Even Unreal Engine from 2011 had some Ray Tracing support.
https://www.nvidia.com/content/PDF/GDC2011/Epic.pdf

goopy20 said:

This would all be true if MS targeted super high-end gaming pc's and then scale them down for the next gen consoles. With current gen that was easy since the GTX660 was already pretty dated when the ps4/Xone launched and the Jaguar cpu was terrible compared to the average pc cpu's. This time around they are talking about SSD, a zen 2 cpu and a 12Tflops gpu, which is comparable to a $1000 RTX2080. Truth is that 99% of the pc gamers don't have anything close to those kind of specs when they launch, and it can take years before they become main stream on pc. 
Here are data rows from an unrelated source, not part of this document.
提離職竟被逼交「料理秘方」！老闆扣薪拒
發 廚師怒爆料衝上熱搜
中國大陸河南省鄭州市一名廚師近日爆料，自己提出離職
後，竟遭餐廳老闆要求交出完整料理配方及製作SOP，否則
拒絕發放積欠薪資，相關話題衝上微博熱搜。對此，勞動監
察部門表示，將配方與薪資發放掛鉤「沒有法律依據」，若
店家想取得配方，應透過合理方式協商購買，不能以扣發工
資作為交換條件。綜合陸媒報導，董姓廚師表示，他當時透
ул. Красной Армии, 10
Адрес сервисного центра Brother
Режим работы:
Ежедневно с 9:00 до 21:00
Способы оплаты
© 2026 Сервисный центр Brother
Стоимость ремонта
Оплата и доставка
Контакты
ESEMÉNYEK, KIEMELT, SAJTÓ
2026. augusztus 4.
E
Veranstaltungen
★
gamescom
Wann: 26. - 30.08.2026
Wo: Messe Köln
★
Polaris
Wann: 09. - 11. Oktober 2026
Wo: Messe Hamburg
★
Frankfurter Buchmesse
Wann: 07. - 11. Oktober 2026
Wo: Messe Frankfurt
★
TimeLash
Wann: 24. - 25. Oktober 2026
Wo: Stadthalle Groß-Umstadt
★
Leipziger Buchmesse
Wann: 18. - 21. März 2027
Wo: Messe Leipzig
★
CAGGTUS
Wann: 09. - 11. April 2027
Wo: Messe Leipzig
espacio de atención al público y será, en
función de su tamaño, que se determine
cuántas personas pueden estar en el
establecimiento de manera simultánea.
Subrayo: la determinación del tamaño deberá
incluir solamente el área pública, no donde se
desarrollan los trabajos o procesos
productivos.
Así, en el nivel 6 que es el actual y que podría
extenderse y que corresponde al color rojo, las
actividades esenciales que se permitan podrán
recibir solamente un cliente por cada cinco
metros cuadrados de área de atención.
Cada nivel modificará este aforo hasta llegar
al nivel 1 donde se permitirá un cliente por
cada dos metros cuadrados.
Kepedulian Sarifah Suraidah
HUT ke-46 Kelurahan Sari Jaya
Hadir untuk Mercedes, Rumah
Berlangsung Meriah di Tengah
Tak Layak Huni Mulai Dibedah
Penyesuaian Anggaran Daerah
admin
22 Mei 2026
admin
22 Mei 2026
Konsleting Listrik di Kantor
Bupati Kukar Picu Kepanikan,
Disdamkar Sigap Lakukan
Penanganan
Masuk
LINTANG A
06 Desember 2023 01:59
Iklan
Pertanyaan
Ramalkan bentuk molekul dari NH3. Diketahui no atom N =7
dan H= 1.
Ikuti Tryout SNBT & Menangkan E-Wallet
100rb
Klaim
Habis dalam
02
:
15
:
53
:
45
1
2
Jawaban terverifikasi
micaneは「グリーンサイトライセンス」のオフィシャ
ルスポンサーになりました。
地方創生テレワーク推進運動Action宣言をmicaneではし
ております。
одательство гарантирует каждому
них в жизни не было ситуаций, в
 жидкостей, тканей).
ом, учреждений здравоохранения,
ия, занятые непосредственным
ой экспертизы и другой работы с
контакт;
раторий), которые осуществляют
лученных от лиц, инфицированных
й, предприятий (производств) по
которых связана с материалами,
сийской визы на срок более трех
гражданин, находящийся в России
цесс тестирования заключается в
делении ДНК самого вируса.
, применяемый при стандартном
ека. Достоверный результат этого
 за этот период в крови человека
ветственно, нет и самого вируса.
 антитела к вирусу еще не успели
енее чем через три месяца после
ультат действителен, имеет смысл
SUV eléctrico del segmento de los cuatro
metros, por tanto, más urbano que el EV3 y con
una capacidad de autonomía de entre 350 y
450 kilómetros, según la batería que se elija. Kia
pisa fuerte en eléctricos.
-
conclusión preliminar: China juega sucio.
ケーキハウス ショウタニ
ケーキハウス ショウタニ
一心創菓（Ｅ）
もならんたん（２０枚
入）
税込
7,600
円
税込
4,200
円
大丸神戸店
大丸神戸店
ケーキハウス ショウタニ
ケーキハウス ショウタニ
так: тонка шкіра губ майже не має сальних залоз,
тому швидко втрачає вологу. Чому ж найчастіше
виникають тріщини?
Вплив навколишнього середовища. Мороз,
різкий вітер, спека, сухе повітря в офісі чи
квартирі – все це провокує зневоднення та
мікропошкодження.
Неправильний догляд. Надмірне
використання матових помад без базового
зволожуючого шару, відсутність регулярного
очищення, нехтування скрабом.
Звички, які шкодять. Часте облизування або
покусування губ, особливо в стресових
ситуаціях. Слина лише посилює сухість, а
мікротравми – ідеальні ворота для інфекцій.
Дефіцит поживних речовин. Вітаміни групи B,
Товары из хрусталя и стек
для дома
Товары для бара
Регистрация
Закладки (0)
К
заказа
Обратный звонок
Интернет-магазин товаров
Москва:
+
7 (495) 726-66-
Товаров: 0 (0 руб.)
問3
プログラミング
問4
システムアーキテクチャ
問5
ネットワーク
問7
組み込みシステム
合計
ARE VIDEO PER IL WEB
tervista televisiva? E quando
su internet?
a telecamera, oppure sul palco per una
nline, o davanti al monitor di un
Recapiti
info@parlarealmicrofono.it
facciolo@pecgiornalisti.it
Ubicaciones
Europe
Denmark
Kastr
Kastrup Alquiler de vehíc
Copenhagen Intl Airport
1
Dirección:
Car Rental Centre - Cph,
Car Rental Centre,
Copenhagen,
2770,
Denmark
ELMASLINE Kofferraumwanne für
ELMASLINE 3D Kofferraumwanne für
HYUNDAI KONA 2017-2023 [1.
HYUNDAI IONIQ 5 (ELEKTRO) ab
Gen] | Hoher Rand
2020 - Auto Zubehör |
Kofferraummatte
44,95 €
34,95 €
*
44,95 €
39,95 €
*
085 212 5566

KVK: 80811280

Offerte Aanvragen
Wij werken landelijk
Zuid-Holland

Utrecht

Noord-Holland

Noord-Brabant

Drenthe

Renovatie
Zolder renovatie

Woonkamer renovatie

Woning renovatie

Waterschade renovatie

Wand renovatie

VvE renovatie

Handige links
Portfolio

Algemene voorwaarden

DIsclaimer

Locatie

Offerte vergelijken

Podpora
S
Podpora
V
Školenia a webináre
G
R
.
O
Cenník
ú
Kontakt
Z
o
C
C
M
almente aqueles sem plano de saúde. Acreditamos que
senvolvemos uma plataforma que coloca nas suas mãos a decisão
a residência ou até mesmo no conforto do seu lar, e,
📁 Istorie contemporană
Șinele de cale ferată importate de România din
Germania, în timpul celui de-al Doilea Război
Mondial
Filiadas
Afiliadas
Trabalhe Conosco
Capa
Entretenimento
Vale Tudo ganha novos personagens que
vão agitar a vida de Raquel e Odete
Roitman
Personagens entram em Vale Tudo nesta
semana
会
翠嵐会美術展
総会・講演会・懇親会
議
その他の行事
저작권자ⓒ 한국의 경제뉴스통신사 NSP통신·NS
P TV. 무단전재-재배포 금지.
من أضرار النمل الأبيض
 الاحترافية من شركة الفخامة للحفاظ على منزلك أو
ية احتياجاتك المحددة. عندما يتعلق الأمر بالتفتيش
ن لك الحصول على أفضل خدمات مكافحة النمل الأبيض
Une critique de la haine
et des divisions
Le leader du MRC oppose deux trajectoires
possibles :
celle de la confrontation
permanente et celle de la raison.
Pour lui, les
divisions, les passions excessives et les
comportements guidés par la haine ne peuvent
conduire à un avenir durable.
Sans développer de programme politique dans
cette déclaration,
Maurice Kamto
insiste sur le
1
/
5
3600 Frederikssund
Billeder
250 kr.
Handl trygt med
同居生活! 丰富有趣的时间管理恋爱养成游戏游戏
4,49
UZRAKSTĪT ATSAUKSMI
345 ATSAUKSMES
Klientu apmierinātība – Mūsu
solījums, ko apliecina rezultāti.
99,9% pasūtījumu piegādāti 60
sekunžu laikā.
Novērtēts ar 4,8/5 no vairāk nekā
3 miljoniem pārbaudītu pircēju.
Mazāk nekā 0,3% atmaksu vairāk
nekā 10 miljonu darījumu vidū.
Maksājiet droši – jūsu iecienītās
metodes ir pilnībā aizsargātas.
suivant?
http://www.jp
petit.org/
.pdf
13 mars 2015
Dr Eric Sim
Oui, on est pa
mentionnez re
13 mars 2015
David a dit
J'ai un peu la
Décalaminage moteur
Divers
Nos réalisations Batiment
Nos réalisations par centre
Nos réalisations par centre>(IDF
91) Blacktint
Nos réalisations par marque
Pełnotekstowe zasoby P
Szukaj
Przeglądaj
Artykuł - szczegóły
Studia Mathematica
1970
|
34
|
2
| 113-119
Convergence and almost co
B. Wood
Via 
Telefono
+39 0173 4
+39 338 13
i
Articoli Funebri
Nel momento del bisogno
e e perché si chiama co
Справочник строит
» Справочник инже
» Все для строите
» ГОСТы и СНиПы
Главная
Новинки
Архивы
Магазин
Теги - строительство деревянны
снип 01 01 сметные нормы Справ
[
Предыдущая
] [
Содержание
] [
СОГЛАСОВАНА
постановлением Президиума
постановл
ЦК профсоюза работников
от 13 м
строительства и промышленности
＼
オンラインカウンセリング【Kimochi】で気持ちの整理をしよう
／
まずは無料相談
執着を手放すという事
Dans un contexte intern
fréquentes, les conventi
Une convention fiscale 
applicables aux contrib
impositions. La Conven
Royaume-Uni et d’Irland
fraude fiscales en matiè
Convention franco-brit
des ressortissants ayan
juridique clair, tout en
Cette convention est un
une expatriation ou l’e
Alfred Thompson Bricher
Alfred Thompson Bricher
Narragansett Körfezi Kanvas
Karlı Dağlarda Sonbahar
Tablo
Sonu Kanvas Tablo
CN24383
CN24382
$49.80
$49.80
Er. Navi 2.0 isn't out yet, we don't know how it compares to the RTX2080... Nor can we use some arbitrary flops numbers to make any comparative assumptions either as flops is ultimately not a denominator that tells us the complete capabilities of a processor.
Plus for all we know the GPU in the Xbox One Series X and Playstation 5 could be as fast as an RTX 2080 with half the Ray Tracing capabilities. - We just don't know.

PC's have had SSD's for years, I have had one personally since the OCZ Vertex 2 came out over a decade ago... Not to mention "SSD" is a pretty arbitrary term, the Wii technically had an SSD, so did the Wii U and so does the Switch, Load times still existed, games weren't some special-sauce experience not able to be found elsewhere. (Granted they used EMMC, but that is still an SSD.)

And not to mention SSD's do not replace Ram, PC's have more Ram, thus the need for an SSD is somewhat lessened.

Zen 2 in the consoles is only lower-mid range at best as only half a dozen CPU cores at a moderate clockrate will be available for actual gaming, PC will still be in a league of it's own, naturally.